そうした中、F1は緊急会議を実施。20日には再び大幅なルール変更を実施するかどうか投票が行われることになり、英メディア「プラネットF1」は「本日開催されるF1の緊急会議により、2026年のルール変更が即座に実施される可能性もある」と報じた。
「最初の3レースを終え、26年のレギュレーションが厳しく精査される中、ドライビング体験の向上とより自然なドライビングダイナミクスの復活を目指した提案が、月曜午後の会議で提出される予定だ。この会議には委員会の有力者全員が集まり、投票にかけられるアイデアを評価する」と同メディアは説明。「スーパークリッピング率を350kwまで引き上げることや、各レーストラックごとに個別のエネルギー回収制限を設けることなどが変更点として検討されている」と指摘した。
「ドライバーたちは概して、この規制変更に対してかなり批判的であり、フェルスタッペン、カルロス・サインツ、オリバー・ベアマンといったドライバーたちは、規制によってドライビングへのアプローチが変わってしまったことへの不満を特に声高に表明している。それに加えて、安全面への懸念もある。日本グランプリではベアマンが大きなクラッシュを起こした。バッテリーがフル稼働状態だったため、フランコ・コラピントとの速度差が大きく開いてしまい、対応に苦戦したためだ」と現状を伝えた。

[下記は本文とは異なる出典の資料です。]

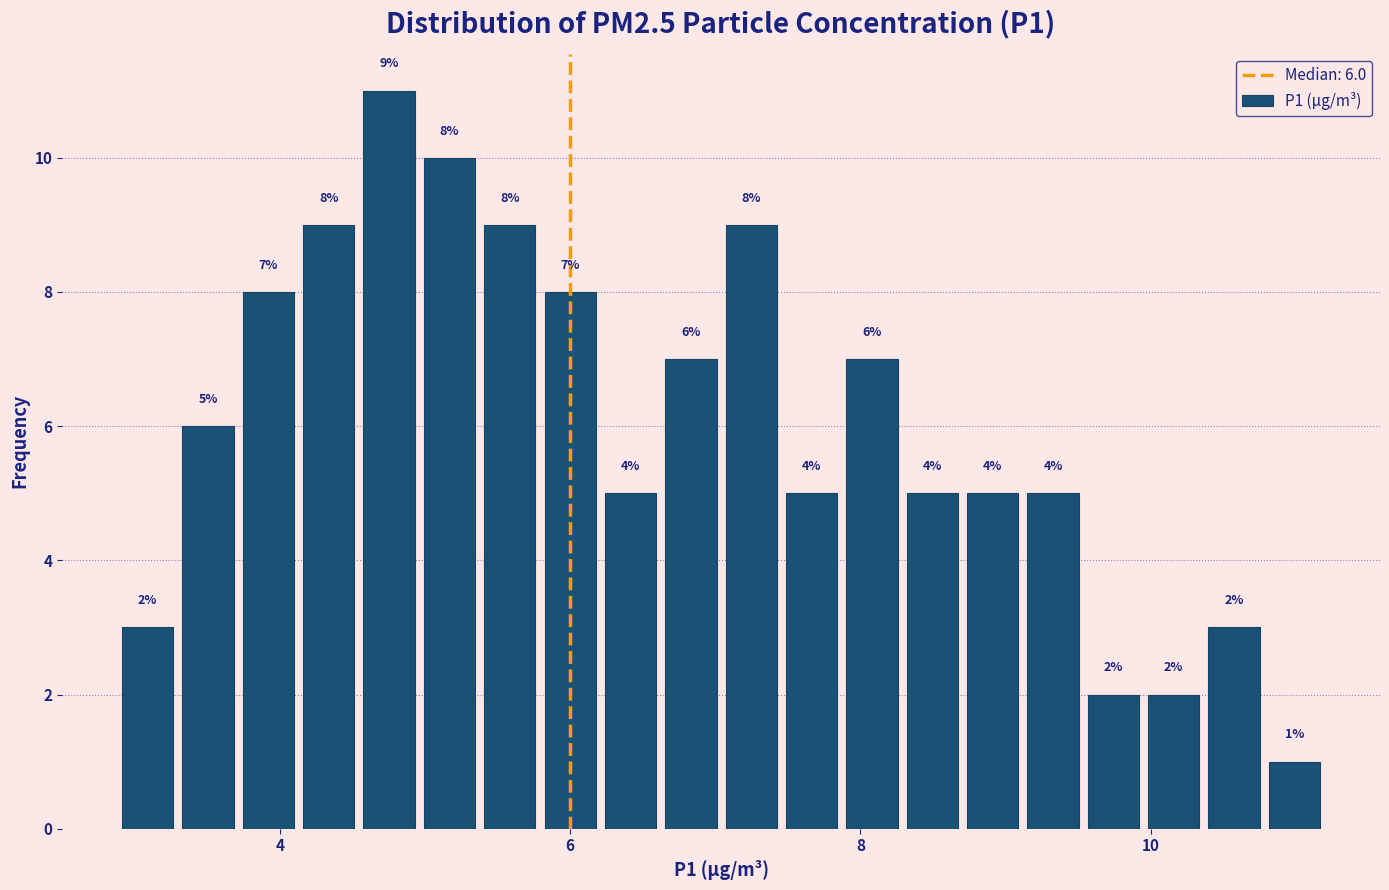

Around what value on the x-axis is the tallest bar? Give the approximate position of its centre, as read against the axis.

4.8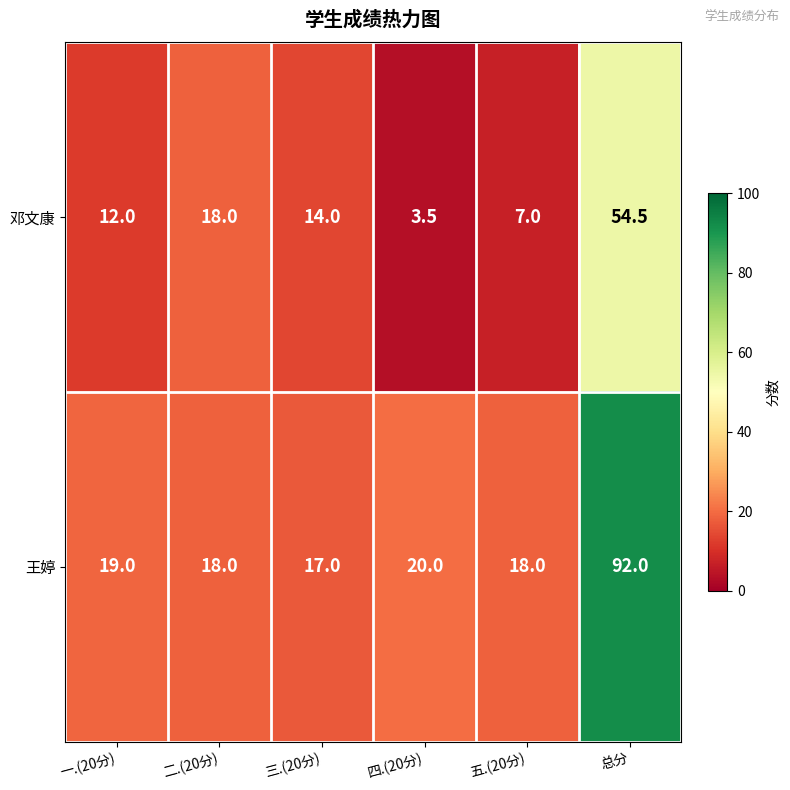

At which category does the chart reach its minimum across all series?

四.(20分)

国際自動車連盟(FIA)のモハメド・ベン・スレイエム会長は会議に先立ち、SNSで「ドライバーたちは、安全で公平かつ競争力のあるレースを確保するために、特にエネルギーマネジメントの分野において、どのような調整が必要かについて非常に貴重な意見を提供してくれました。FIAはここ数週間、各チームの技術担当者、パワーユニットメーカー、FOMと一連の会合を開き、提案されている変更点について協議してきました。これらの協議の主な焦点は、安全性とモータースポーツの発展です」と、以前に近いルールに戻ることに前向きな姿勢を示した。
同メディアは投票の行方を予測。「マイアミで規則変更を即座に施行するには、投票で全会一致の賛成が必要であり、それが実現しない可能性を示唆する兆候が見られる。情報筋によると、ドライバーたちは自分たちの意見が所属チームに聞き入れられていないと感じているという」としながらも「投票の結果、具体的な変更が実現しない場合、統括団体であるFIAは、安全上の理由に基づいて決定を覆し、変更を加える権限を有している」と強調。チームやメーカーなどから反対があって否決されても、最後はFIAが鶴の一声でルール変更を実行する展開もありえるとした。